One hundred years ago Indian made lightweight four-valve-per-cylinder racers, and, with the sublime FTR750 flat tracker, they still do. But racing aside, the heavyweight American motorcycle knows its limits, stays within it, and rejects rogue technology (like antilock brakes) until its application is so universally accepted that further resistance makes the company appear as painfully unhip as suspenders-and-buggies Mennonites. (A parallel is the hoary classic-rock radio station that feared kick-ass bands like the Stooges and the Clash in their prime. All it took for Iggy and Joe Strummer to make the playlist were three decades of acceptance elsewhere.)
With the (patent-pending) ClimaCommand (no joke, that’s its name) heated and cooled seat, Indian has innovated. Really. Heated seats are relatively commonplace on touring bikes; it’s the cooling feature that makes the ClimaCommand unusual. And it’s not, according to Indian, an automotive HVAC-style system that pumps cool air though vents in the seat. The ClimaCommand’s innovation is a cool-to-the-touch surface facilitated by a “thermoelectric module located within the seat. [When] electricity is applied to the module, one side absorbs heat and the other side dissipates heat. By reversing electrical flow, hot-and-cold temperatures alternate.” And because the seat doesn’t have holes, it’s waterproof. It’s brilliant. And it’s telling.

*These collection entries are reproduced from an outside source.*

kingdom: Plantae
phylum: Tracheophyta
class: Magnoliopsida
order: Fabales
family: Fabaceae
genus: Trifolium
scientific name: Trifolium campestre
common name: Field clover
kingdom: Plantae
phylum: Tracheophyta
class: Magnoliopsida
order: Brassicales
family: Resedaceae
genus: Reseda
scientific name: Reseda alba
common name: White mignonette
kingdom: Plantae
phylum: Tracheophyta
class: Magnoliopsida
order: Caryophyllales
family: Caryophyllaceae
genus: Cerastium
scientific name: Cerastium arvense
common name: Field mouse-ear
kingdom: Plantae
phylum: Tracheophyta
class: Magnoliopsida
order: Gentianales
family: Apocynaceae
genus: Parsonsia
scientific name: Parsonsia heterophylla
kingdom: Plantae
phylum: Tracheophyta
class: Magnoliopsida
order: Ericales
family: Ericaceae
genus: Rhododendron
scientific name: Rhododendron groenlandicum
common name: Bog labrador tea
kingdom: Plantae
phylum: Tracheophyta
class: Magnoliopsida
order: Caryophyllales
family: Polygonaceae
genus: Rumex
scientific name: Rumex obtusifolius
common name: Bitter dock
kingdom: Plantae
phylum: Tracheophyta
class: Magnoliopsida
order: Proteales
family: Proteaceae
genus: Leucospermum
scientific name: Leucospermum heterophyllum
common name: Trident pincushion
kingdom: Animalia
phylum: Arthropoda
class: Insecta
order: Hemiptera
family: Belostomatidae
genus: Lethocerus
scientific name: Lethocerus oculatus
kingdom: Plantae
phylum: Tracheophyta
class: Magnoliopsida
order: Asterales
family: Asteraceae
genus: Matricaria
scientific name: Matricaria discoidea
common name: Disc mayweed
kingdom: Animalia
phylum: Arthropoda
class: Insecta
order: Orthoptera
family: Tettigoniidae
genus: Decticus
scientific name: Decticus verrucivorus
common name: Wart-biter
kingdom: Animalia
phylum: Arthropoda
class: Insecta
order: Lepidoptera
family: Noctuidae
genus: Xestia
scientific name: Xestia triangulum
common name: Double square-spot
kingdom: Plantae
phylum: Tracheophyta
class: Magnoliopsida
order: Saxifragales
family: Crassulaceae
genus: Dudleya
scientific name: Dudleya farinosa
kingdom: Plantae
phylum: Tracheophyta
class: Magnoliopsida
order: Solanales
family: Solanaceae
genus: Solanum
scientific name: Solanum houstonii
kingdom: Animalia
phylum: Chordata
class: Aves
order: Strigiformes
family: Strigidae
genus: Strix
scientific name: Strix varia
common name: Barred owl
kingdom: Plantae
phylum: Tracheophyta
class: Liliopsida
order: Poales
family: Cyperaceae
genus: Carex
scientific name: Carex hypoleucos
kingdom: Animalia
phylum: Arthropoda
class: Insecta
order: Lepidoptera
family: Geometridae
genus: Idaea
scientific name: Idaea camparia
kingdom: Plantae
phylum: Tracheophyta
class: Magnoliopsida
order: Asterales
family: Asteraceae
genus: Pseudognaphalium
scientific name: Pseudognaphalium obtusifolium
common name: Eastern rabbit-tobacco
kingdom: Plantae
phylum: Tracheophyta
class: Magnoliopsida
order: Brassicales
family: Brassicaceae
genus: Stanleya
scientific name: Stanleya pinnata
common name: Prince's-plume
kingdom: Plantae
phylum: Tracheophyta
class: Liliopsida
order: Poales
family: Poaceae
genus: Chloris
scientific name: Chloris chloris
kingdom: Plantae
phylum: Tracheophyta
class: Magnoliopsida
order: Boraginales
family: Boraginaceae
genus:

That Indian chose to flex its engineering muscles for the comfort of your ass illustrates a profound bifurcation in the marketplace. Whereas so-called “emerging” markets (update: they’ve emerged) in Asia and elsewhere emphasize nimble small- and mid-displacement models, American motorcycle manufacturers (both of them) seem resigned to shuffle their ageing ridership comfortably—and oh, so coolly—right off this mortal coil.
Despite a name (ClimaCommand) that gets me humming the '80s pop song Karma Chameleon, Indian's heated and cooled seat appears to be a genuine innovation. Price is about $1,200 (US) and it can be fitted to giant touring sleds like the pair above.